# Chewy skin on smoked chicken.



## Crash

I'll be smoking a chicken along with a couple racks of ribs tomorrow.
I've done chicken twice before. Successfully in the sense that the chicken comes out fall-off-the-the bone tender with a great flavor, however the skin has been leathery-chewy-inedible. I've tried crisping the skin on the grill after smoking, it only got tougher.
Both times chix looked like this:



My question is, is there anything I can do so the skin is crispy and edible?


----------



## Jeekinz

Coat with oil or butter and crisp BEFORE you smoke.


----------



## Uncle Bob

Crash….
 
If you want crispy skin, one could/should try roasting the bird. The skin will become crisp and crunchy only when all of the fat in it has been rendered. At BBQing temperatures this will rarely happen. That’s why when I BBQ chicken I remove the skin. Skin gets in the way of any flavoring, and slips off with the seasoning and sauce when you try to eat it. If you remove the skin you will need to baste about every 20 minutes or so with a non-sweet basting sauce. 
 
Have fun and enjoy!


----------



## keltin

There’s really no way to avoid a tough skin when you smoke a chicken. Its best to think of the skin as a casing of sorts that you’ll open up and throw away when you eat the meat. 

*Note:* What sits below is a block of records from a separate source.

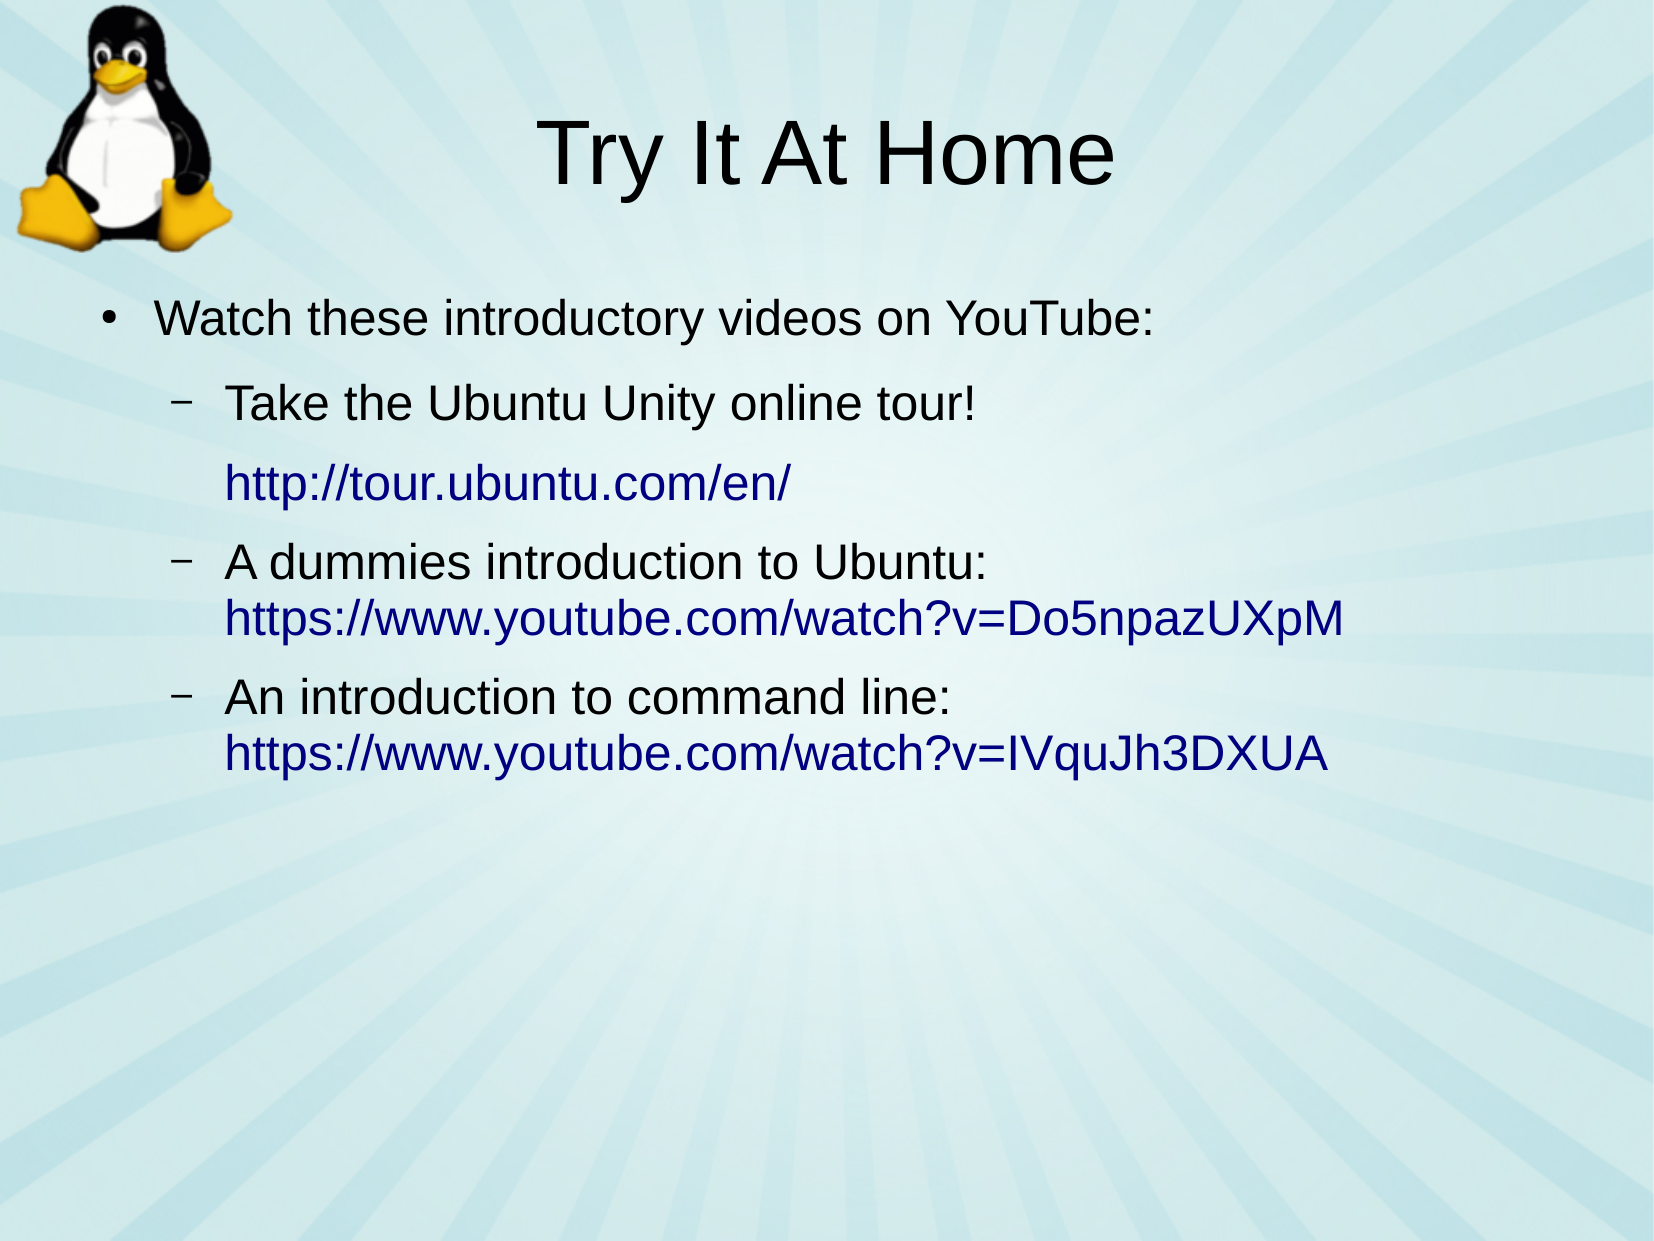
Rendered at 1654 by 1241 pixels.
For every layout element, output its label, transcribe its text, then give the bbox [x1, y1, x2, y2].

list Watch these introductory videos on YouTube: Take the Ubuntu Unity online tour! http://tour.ubuntu.com/en/ A dummies introduction to Ubuntu: https://www.youtube.com/watch?v=Do5npazUXpM An introduction to command line: https://www.youtube.com/watch?v=IVquJh3DXUA [82, 290, 1571, 1010]
picture [0, 0, 1654, 1241]
title Try It At Home [82, 49, 1571, 257]
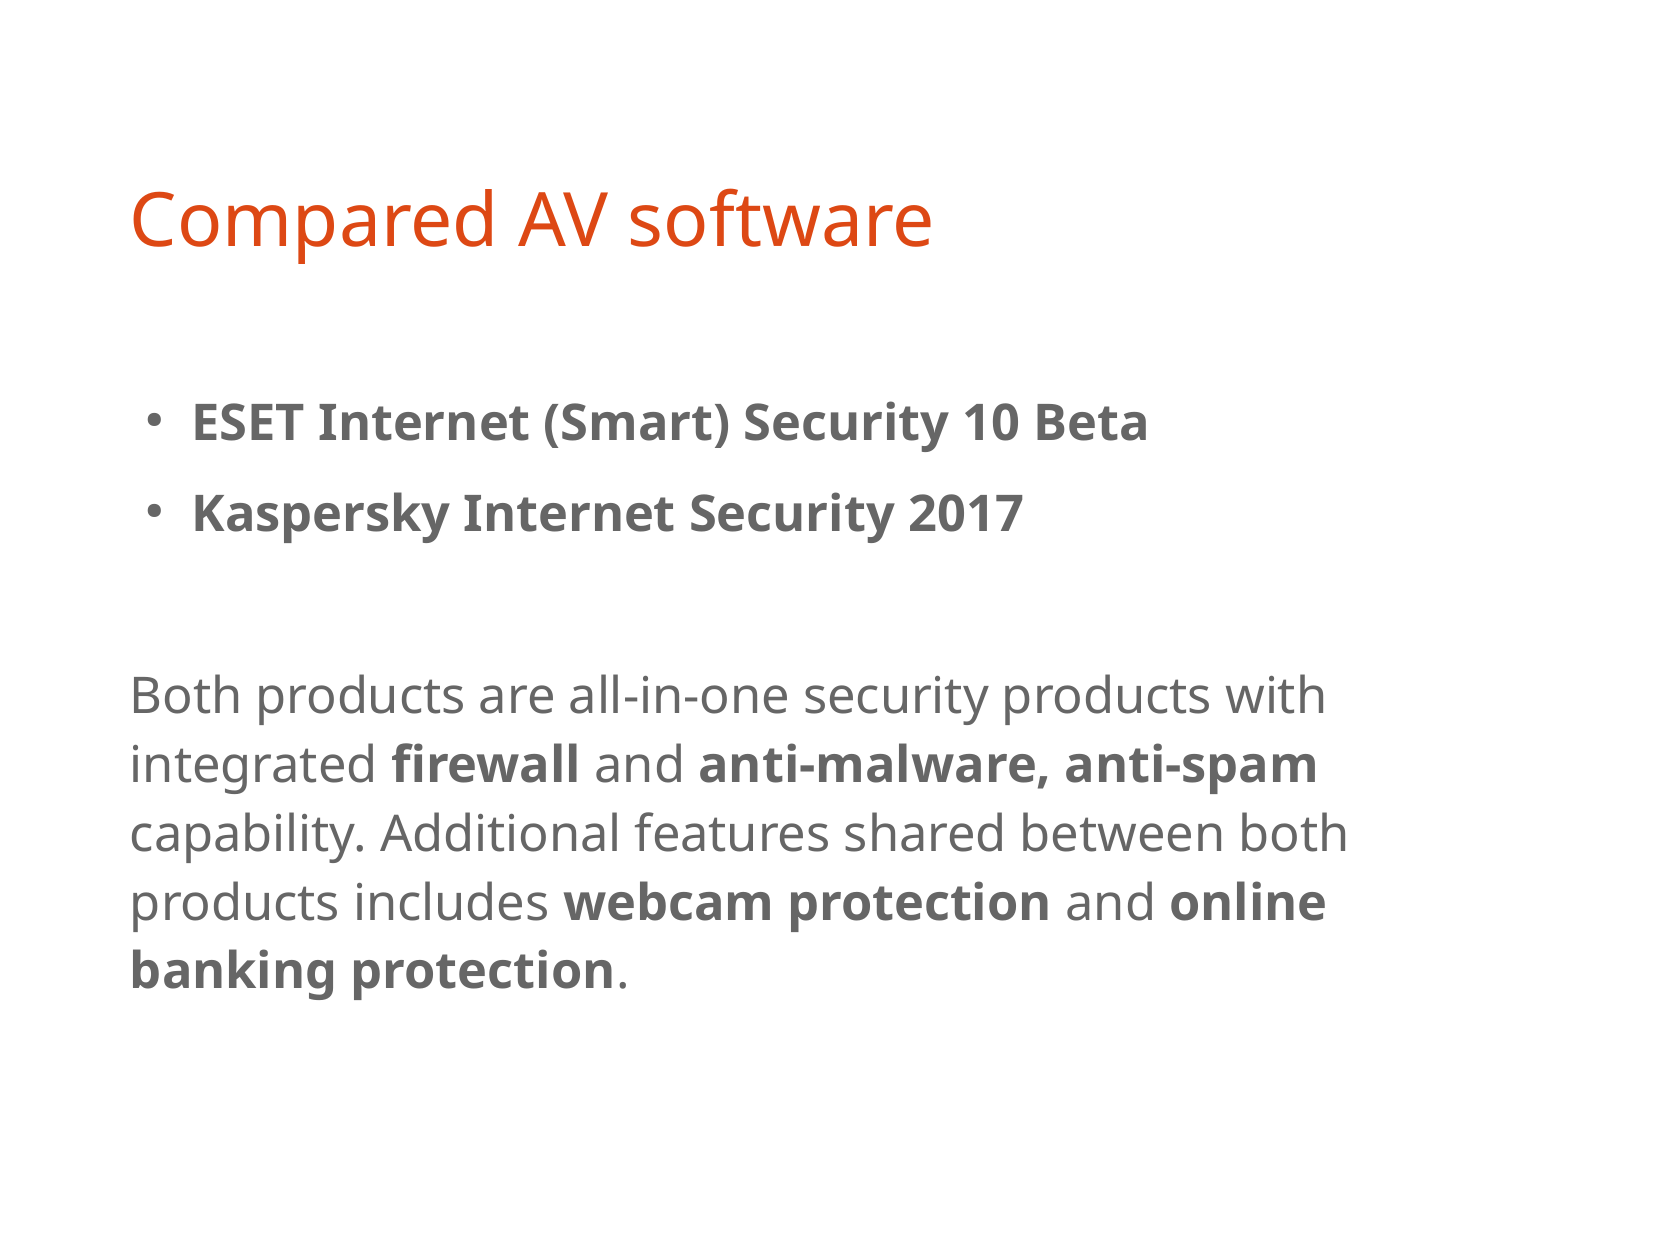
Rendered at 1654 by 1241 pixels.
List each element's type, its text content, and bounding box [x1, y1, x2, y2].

list ESET Internet (Smart) Security 10 Beta Kaspersky Internet Security 2017 Both products are all-in-one security products with integrated firewall and anti-malware, anti-spam capability. Additional features shared between both products includes webcam protection and online banking protection. [129, 295, 1518, 1010]
title Compared AV software [129, 153, 1518, 281]
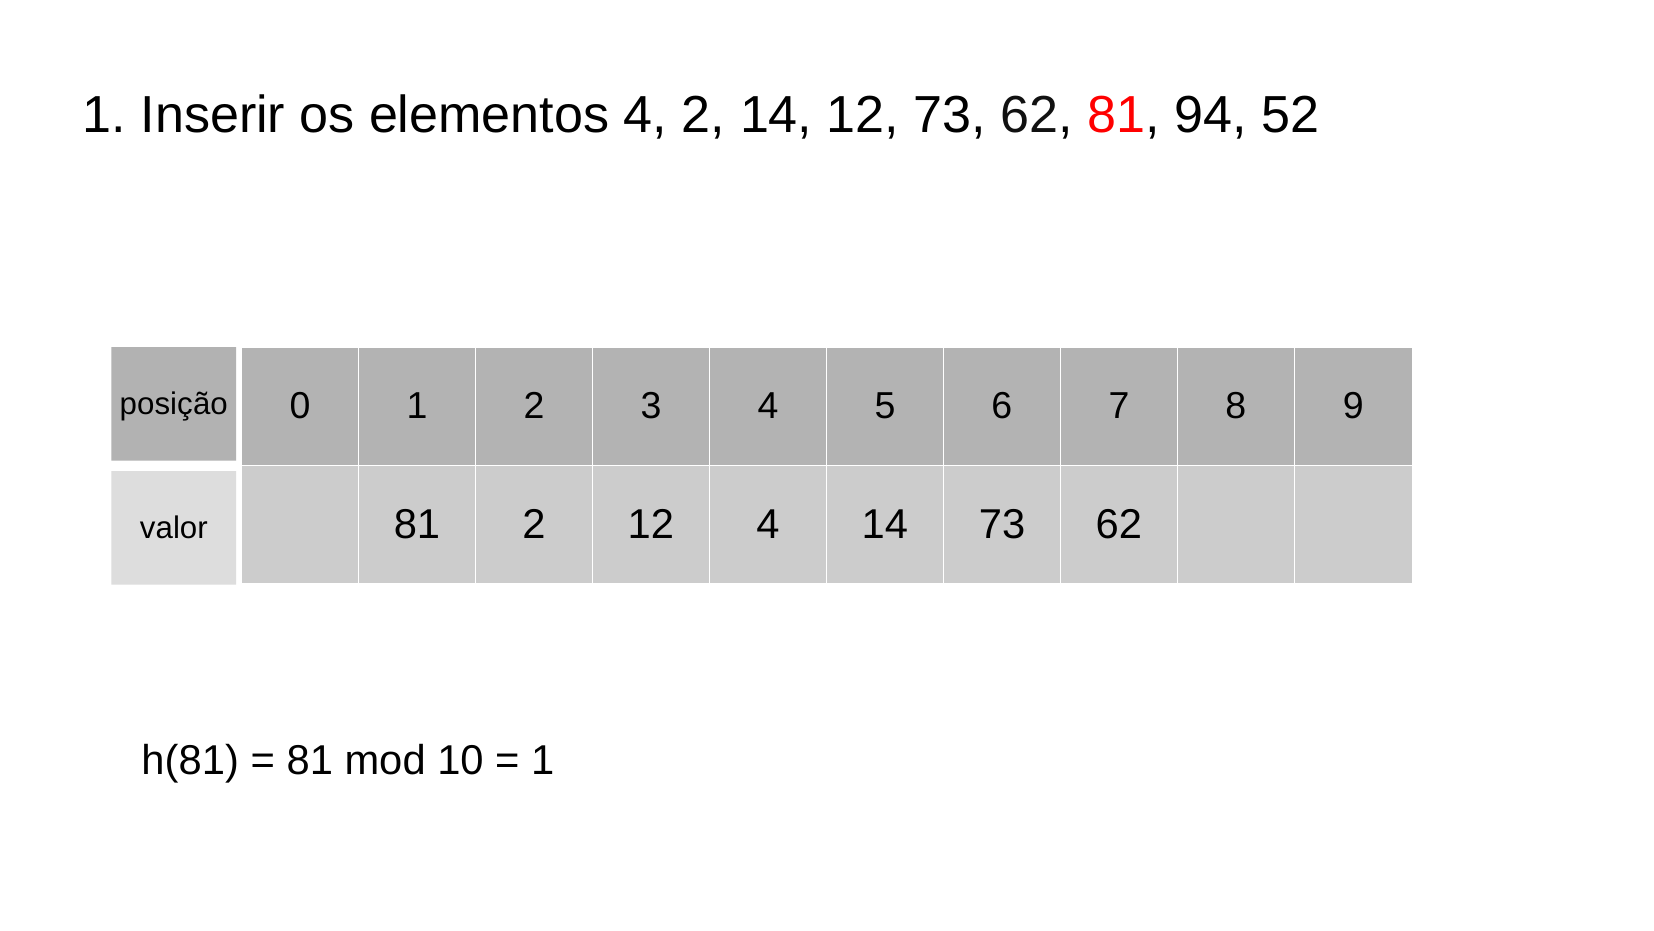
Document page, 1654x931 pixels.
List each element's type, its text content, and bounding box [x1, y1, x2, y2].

title 1. Inserir os elementos 4, 2, 14, 12, 73, 62, 81, 94, 52 [82, 37, 1571, 193]
table_cell 81 [359, 466, 475, 583]
table_cell [1178, 466, 1294, 583]
text_box posição [111, 347, 237, 461]
table_header 5 [827, 348, 943, 465]
table_cell 2 [476, 466, 592, 583]
table_header 7 [1061, 348, 1177, 465]
text_box h(81) = 81 mod 10 = 1 [126, 729, 579, 791]
table_header 2 [476, 348, 592, 465]
table_cell 14 [827, 466, 943, 583]
table_header 3 [593, 348, 709, 465]
table_header 4 [710, 348, 826, 465]
table_header 9 [1295, 348, 1412, 465]
table_header 1 [359, 348, 475, 465]
table_header 0 [242, 348, 358, 465]
table_cell 4 [710, 466, 826, 583]
table_cell 62 [1061, 466, 1177, 583]
table_cell [242, 466, 358, 583]
table_cell 12 [593, 466, 709, 583]
table_cell [1295, 466, 1412, 583]
table_header 6 [944, 348, 1060, 465]
table_header 8 [1178, 348, 1294, 465]
text_box valor [111, 471, 237, 585]
table_cell 73 [944, 466, 1060, 583]
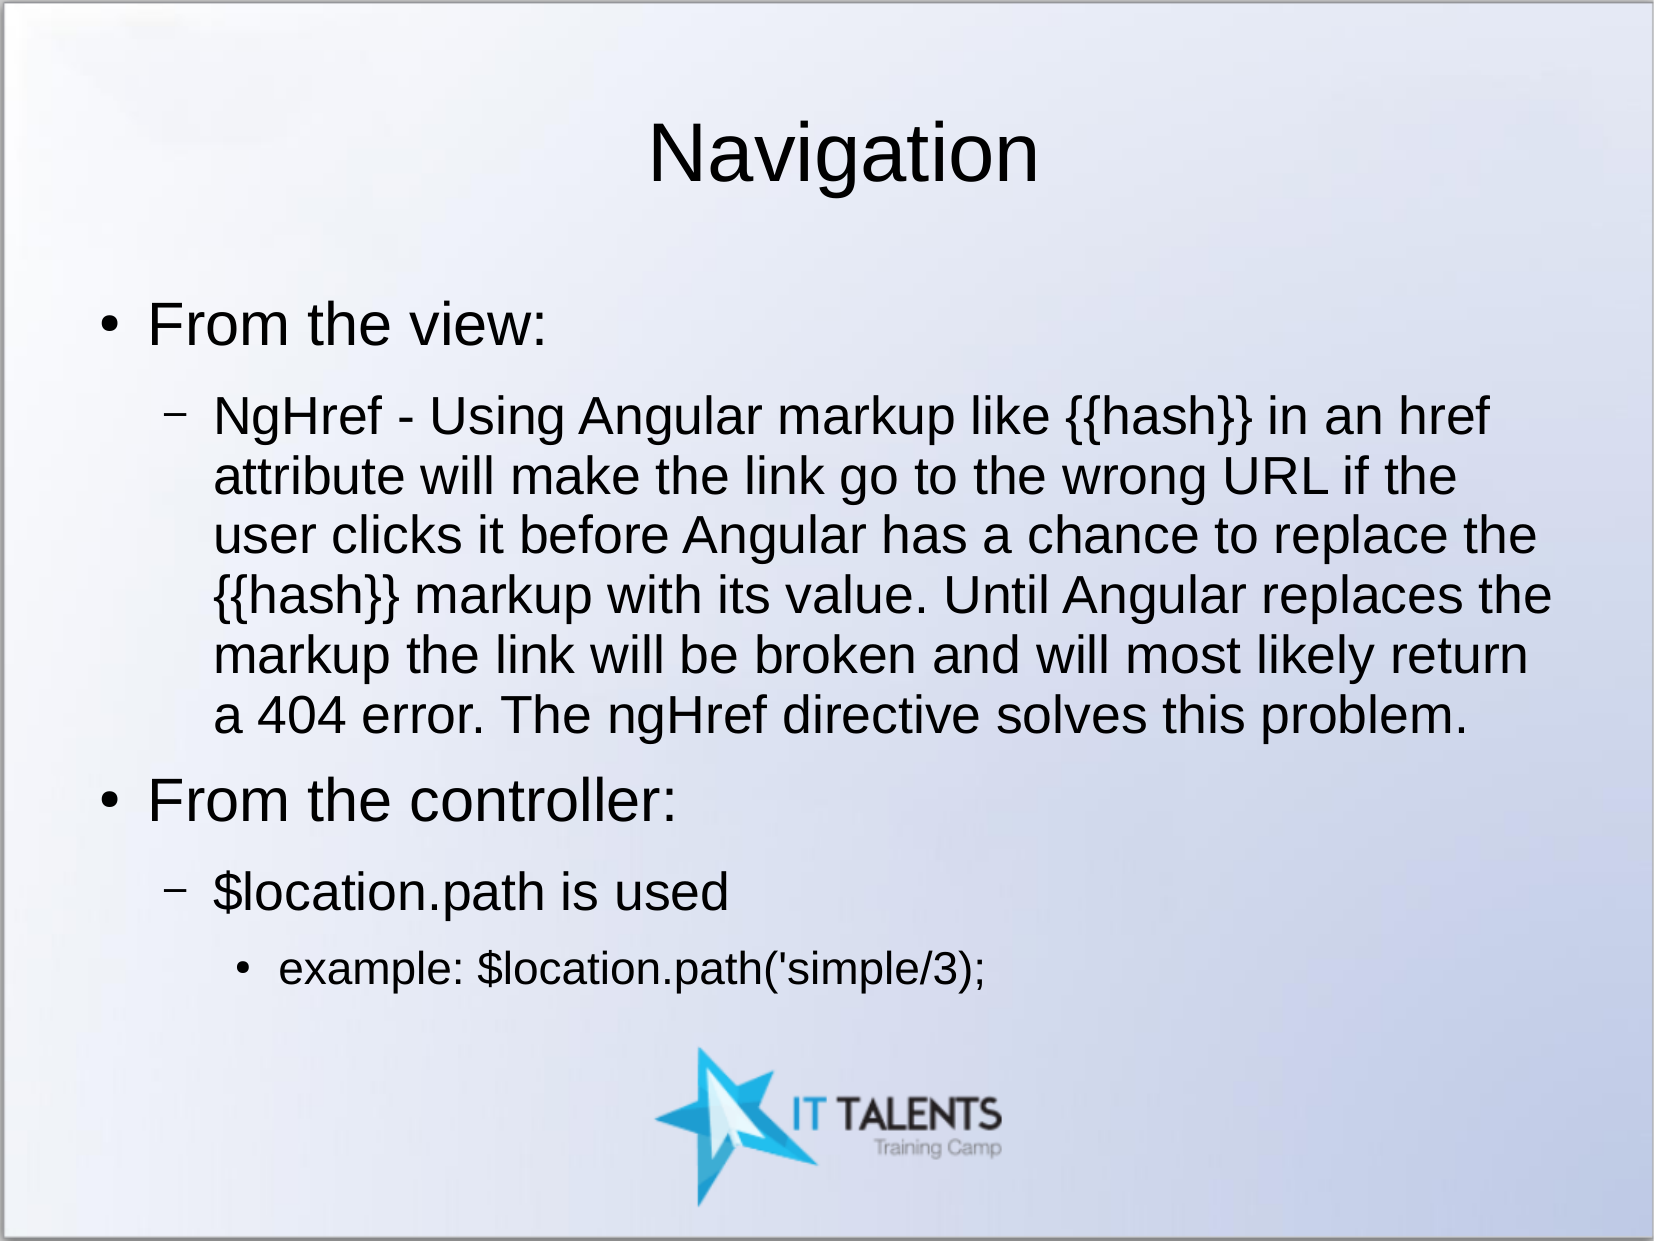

There is an option though. Since chicken isn’t a tough meat, you don’t need super low BBQ temps for long periods of time. You can up the temperature on your smoker and coat the skin with oil or butter first. Basically, you use your smoker as a roaster but with the addition of wood smoke. You get the smokey flavor with half the cooking time and a more edible skin. Also, a large spray bottle with 3 parts oil and 1 part vinegar makes a nice basting mist.


----------



## Ancho Joe

I like to remove chicken when the breast is 170F or the thigh at 180 F. 
I also find that the skin is rubbery unless (like others have mentioned) the heat is above normal smoking temps.  I cook chicken at 300 F temps or even a little higher.


----------



## River City Smokehouse

*There are two ways to make the skin edible*

1) High heat on the grill
2) Covered in a foil pan with sauce.

The problem with this is that the meat wil usually dry out before the skin becomes edible. Most folks in a competition setting use the two methods listed above. I always cook my chicken skin side down.


----------



## Ancho Joe

Hey River City.

Please clarify what makes the meat dry before the skin is crispy.  I assume you mean smoking at 300F or above.  

Also, is your first method done after smoking at lower temps to crisp up the skin?

Finally, tell me more about the pan.  Is it covered or is it covered in sauce?  Cooked this way on the smoker or the grill?


----------



## River City Smokehouse

If you cook the chicken at a low temp the meat will dry out before the skin becomes edible. In a contest I will cook indirect method at a temp of 325*F or better. I pull the meat(I cook thighs) off at a internal temperature of 165*F. The juices will run clear. I only cook them approximately 45 minutes.

The foil pan I use is a half pan (from Sam's Club). I pour my sauce to cover the bottom of the pan and put my chicken in the pan. I then brush a nice amount of sauce on top of the thighs and cover the pan tightly with foil. I put the pan back in the pit and let it go for about 25-30 minutes at the most.


----------